Ohne Design wäre das Essen oft wohl etwas schwieriger und langweiliger. Sogar die Lebensmittel selbst wurden Designstandards unterzogen wie z.B. die Makkaroni-Pasta. Mit ihrer zylindrischen Form ist sie nicht nur ideal zum Kochen, sondern hält auch die Soße perfekt fest. In Spanien ist die gefüllte Olive ebenfalls ein Objekt höchster Begierde. Äußerst clever und einfach ist sie eine köstliche Mischung aus einem salzigen Meerestier und der Frucht des Landes. Und wie letztendlich bekommt man Kinder dazu, Gemüse zu essen? Mit den »Candy Vegetales« von Mr. Simon. Brokkoliröschen oder Radieschen aufgespießt auf einen Lutscher-Stiel, damit sie der süßen Versuchung ähneln.

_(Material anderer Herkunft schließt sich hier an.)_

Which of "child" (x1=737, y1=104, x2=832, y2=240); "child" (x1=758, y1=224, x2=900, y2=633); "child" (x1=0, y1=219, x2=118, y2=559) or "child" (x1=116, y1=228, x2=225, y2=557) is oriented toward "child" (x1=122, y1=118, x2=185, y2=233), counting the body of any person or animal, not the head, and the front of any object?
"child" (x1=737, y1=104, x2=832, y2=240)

Eine innovative Mischung aus Essen und Technik ist der »Citrus Spray« von Alberto Azra; eine äußerst clevere Methode, an den Saft im Innern einer Zitrone zu gelangen und diesen sogar direkt in der Frucht aufbewahren zu können. Eine Schraube mit Sprühkopf dreht sich in die Zitrone und sammelt den Saft, der sodann über den Salat gesprüht werden kann; außerdem wird die Zitrone vor dem Austrocknen geschützt. Natürlich ist dies ebenso sehr ein Spielzeug wie der Tischfussball-Tisch des Chefkochs Jose Andres, welcher ein normaler Tischfussball darstellt mit einer Glasplatte darüber, damit er wie ein ganz normaler Esstisch benutzt werden kann. Diese persönliche Kreation des ehemaligen elBulli-Kochs soll eine Metapher sein für die Art und Weise Tapas zu essen; man kann spielen während man isst; Spaß und informelles unkompliziertes Benehmen bei Tisch.

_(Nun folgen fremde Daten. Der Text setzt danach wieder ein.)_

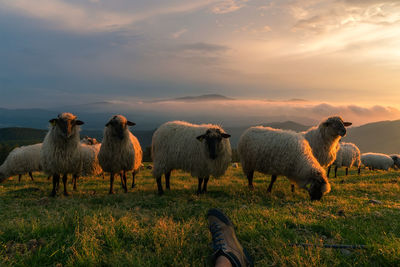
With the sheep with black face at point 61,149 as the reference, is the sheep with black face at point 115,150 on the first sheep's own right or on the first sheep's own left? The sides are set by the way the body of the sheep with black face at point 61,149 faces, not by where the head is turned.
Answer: on the first sheep's own left

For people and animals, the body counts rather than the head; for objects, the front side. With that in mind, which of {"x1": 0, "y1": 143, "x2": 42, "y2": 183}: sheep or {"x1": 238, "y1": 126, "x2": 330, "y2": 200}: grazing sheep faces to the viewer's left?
the sheep

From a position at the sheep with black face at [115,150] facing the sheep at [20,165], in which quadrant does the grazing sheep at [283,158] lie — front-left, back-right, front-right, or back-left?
back-right

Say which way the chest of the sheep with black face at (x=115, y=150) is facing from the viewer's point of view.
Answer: toward the camera

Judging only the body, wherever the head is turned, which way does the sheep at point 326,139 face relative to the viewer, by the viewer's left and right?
facing the viewer and to the right of the viewer

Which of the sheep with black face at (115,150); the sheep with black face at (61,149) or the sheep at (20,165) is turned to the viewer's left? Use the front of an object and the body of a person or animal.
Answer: the sheep

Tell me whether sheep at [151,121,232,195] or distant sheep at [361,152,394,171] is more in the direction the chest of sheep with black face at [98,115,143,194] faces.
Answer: the sheep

Design plus Funktion gleich perfekte Innovation. Dafür gibt es in der Ausstellung viele Beispiele: »Phantom« von Martin Azua heißt der neueste Brotkorb, eine Stoffserviette, die mit Hilfe von zwei Stahlringen zu einem Brotkorb umfunktioniert wird; »Malla« von Curro Claret ist ein neuartiger Obstkorb, welches ein skelettartiges Gestell aus Stahl darstellt, an dem man das Netz, im dem die Orangen oft verpackt werden, einhängt und somit den Boden kreiert. »Bakus« von Tati Guimaraes hilft dabei, Erinnerungen in Form von Korken zu sammeln. Ein exklusiver viereckiger Behälter aus Stahl, den man mit Korken füllt und auf dem man schlussendlich heiße Gefäße stellt. Nicht zu vergessen, der Flaschenöffner »Doble palanca« von David Olaneta, der gleichzeitig die Flasche zur Skulptur macht.

Spanische Kreativität und die Innovation der Designindustrie zeigen uns ein Land, das imaginativ, leidenschaftlich und modern ist, vor allem aber sein Essen über alles liebt.